Les Infirmiers de pratique avancée en psychiatrie et santé mentale : un nouveau métier et de nouveaux rôles dans les soins en addictologie.

Toutes les addictions

Les IPA arrivent ! Cette profession est définie par un diplôme universitaire conférant le grade de Master (Bac + 5) délivré par les universités, ce qui correspond à 2 années d’études supplémentaires pour un/une infirmière « classique » dont le diplôme correspond à un niveau License L3. Les premières promotions ont été diplômées en juin 2019. Le contenu de l’enseignement est précisé dans le décret du 12 août 2019 (1) qui définit les connaissances et les compétences que doivent acquérir les IPA en psychiatrie et en santé mentale.

A la lecture du décret, on s’aperçoit que les compétences acquises sont très larges, ce qui permet d’anticiper que les IPA vont avoir dans les années à venir des rôles clés dans le système de soins.

Ainsi, ils/elles pourront réaliser le suivi de patients orientés par des psychiatres, ce qui comprend le renouvellement de prescriptions et l’adaptation de posologie des antidépresseurs, des anxiolytiques, des thymorégulateurs, des psychostimulants, des antipsychotiques, et des traitements de substitution opiacés. Ils/elles pourront prescrire des examens complémentaires dans le cadre de ce suivi. Ils/elles pourront adapter le projet de soins du patient, en particulier identifier les prises en charge de réhabilitation pertinentes.

Ces champs de compétences et ces nouveaux rôles sont vastes et mal connus de la plupart des psychiatres, addictologues, infirmiers et autres acteurs du soin en addictologie.

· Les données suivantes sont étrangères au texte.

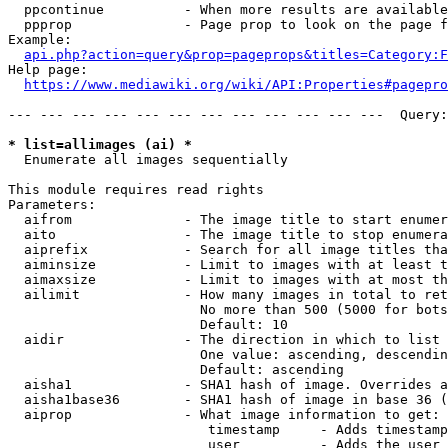
  ppcontinue          - When more results are available
  ppprop              - Page prop to look on the page f
Example:

api.php?action=query&prop=pageprops&titles=Category:F
Help page:

https://www.mediawiki.org/wiki/API:Properties#pagepro
--- --- --- --- --- --- --- --- --- --- --- ---  Query:
* list=allimages (ai) *
  Enumerate all images sequentially

This module requires read rights

Parameters:

  aifrom              - The image title to start enumer
  aito                - The image title to stop enumera
  aiprefix            - Search for all image titles tha
  aiminsize           - Limit to images with at least t
  aimaxsize           - Limit to images with at most th
  ailimit             - How many images in total to ret
                        No more than 500 (5000 for bots
                        Default: 10

  aidir               - The direction in which to list

                        One value: ascending, descendin
                        Default: ascending

  aisha1              - SHA1 hash of image. Overrides a
  aisha1base36        - SHA1 hash of image in base 36 (
  aiprop              - What image information to get:

                         timestamp     - Adds timestamp
                         user          - Adds the user 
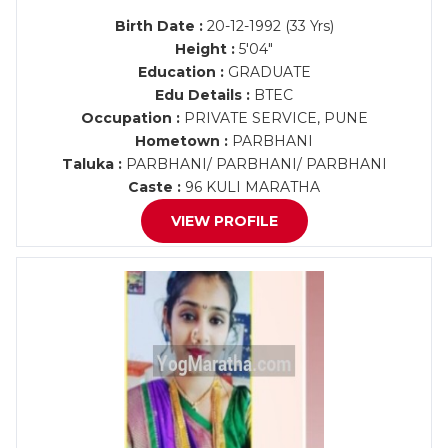
Birth Date :
20-12-1992 (33 Yrs)
Height :
5'04"
Education :
GRADUATE
Edu Details :
BTEC
Occupation :
PRIVATE SERVICE, PUNE
Hometown :
PARBHANI
Taluka :
PARBHANI/ PARBHANI/ PARBHANI
Caste :
96 KULI MARATHA
VIEW PROFILE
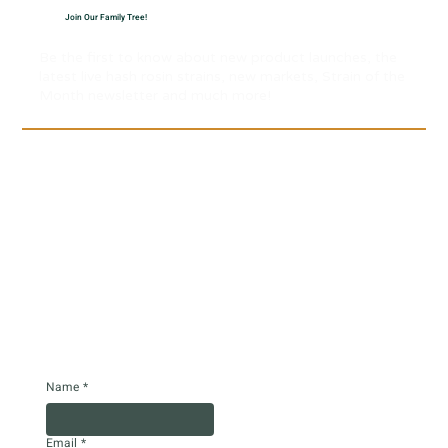
Join Our Family Tree!
Be the first to know about new product launches, the
latest live hash rosin strains, new markets, Strain of the
Month newsletter and much more!
Name
*
Email
*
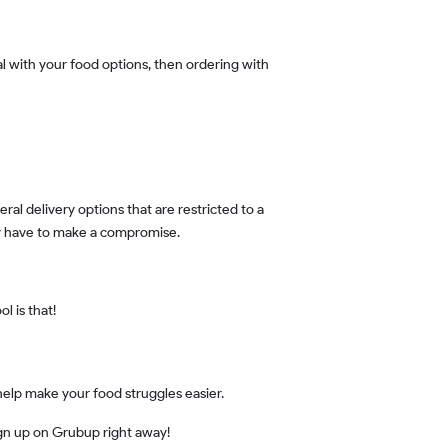
may have to make a compromise.
l is that!
 help make your food struggles easier.
ign up on Grubup right away!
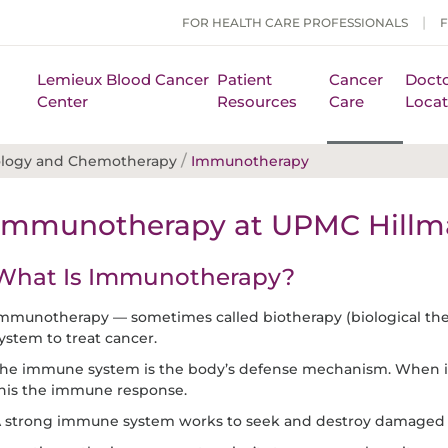
FOR HEALTH CARE PROFESSIONALS
Lemieux Blood Cancer
Patient
Cancer
Docto
Center
Resources
Care
Locat
/
ology and Chemotherapy
Immunotherapy
Immunotherapy at UPMC Hillma
What Is Immunotherapy?
mmunotherapy — sometimes called biotherapy (biological th
ystem to treat cancer.
he immune system is the body’s defense mechanism. When it de
his the immune response.
 strong immune system works to seek and destroy damaged a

Camille Lefebvre-Durel, IPA diplômée de l’Université de Paris en 2020, a récemment publié un article rédigé pendant sa formation dans la revue International Journal of Mental Health Nursing (2). Il s’agit d’une étude qualitative qui analyse les entretiens menés avec des soignants d’une unité de psycho-gériatrie sur les difficultés à réaliser une déprescription des benzodiazépines chez les patients âgés ayant des pathologies psychiatriques. Si les soignants interrogés sont tous conscients des effets secondaires et des risques posés par la prescription au long cours des benzodiazépines, les difficultés anticipées pour mener à bien la décroissance sont nombreuses (aggravation des symptômes psychiatriques, résistance des patients, syndrome de sevrage,..). De plus, même au sein d’une équipe réduite, il peut exister des divergences sur la perception des rôles de chaque professionnel dans l’indication ou la conduite de cette décroissance médicamenteuse. Forte de cette analyse, Camille Lefebvre-Durel propose que les IPA puissent être positionné(e)s en appui des équipes médicales et infirmières pour dépister les dépendances médicamenteuses. De plus, elles pourraient, sur orientation des psychiatres, guider les étapes de décroissance des benzodiazépines en s’appuyant sur les éléments cliniques recueillies auprès des équipes infirmières, et développer chez les infirmiers des alternatives non médicamenteuses à la prise en charge de l’anxiété ou des troubles du comportement. Cette proposition est en ligne avec des données antérieures de la littérature qui montrent que les consultations des infirmières sont plus longues que les consultations médicales et donnent lieu à moins de prescriptions médicamenteuses. Les pratiques innovantes amenées par les IPA diplômé(e)s en psychiatrie santé mentale vont permettre dès à présent d’améliorer la qualité des soins dispensés aux patients…. En attendant une éventuelle formation universitaire complémentaire spécifique en addictologie pour laquelle militent certains universitaires de psychiatrie !

 

1) https://www.legifrance.gouv.fr/affichTexte.docidTexte=JORFTEXT000038914201&categorieLien=id

2) Camille Lefebvre-Durel, Isabelle Bailly, Johanna Hunault, Ljiljana Jovic Martine Novic, Florence Vorspan, Frank Bellivier, Olivier Drunat, Sébastien Kerever. Benzodiazepine and Z drug cessation in elderly patients: A qualitative study on the perception of healthcare providers and the place of advanced practice nurses. Int J Ment Health Nurs. 2020 Dec 13. doi: 10.1111/inm.12831.